Pertanto non possono godere dei diritti che tali opzioni comportano per
le coppie eterosessuali (assegnazione di case, adozione di bambini, testimonianze
in tribunale, diritti pensionistici ed ereditari, risarcimenti ecc.).
Esiste una raccomandazione del Parlamento Europeo (Risoluzione A30028/94)

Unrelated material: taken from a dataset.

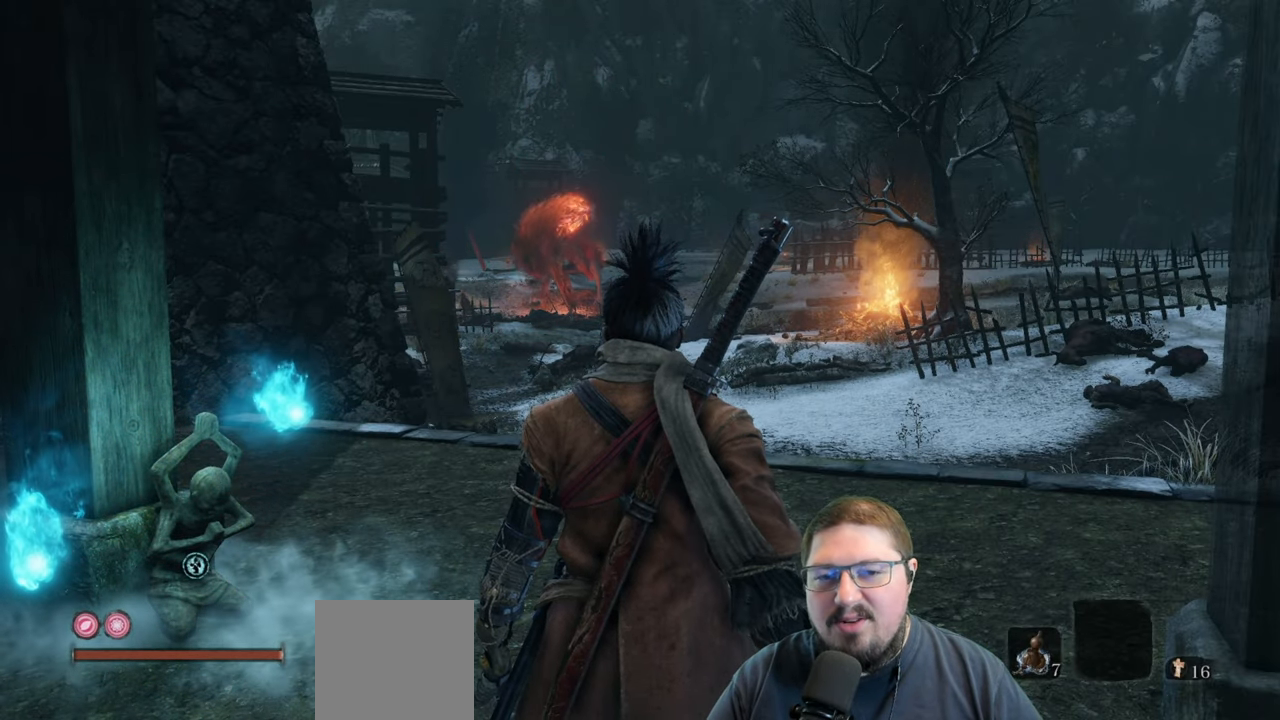
{"buttons": [], "left_stick": "center", "right_stick": "center", "events": []}
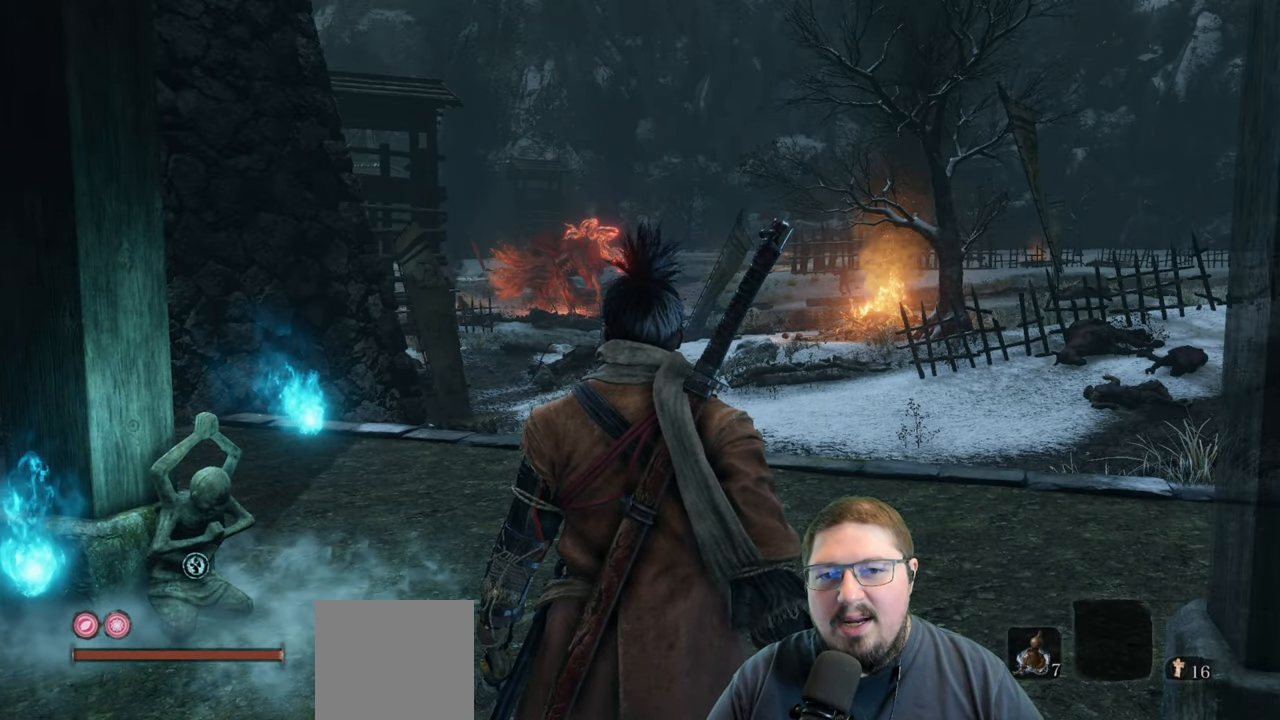
{"buttons": [], "left_stick": "up-right", "right_stick": "center", "events": [[283, "left_stick", "up-right"]]}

che invita gli Stati membri ad abolire ogni "disparità di trattamento
delle persone con orientamento omosessuale" e in particolare a eliminare
"gli ostacoli frapposti al matrimonio di coppie omosessuali, ovvero a
un istituto giuridico equivalente, garantendo pienamente diritti e vantaggi
del matrimonio e consentendo la registrazione delle unioni".
In Italia, tuttavia, non c'è una legge precisa che possa essere abrogata
o modificata per porre rimedio a questa discriminazione e le sentenze possono
continuare a dare per sottinteso che l'istituto matrimoniale si applichi
unicamente a due persone di sesso diverso.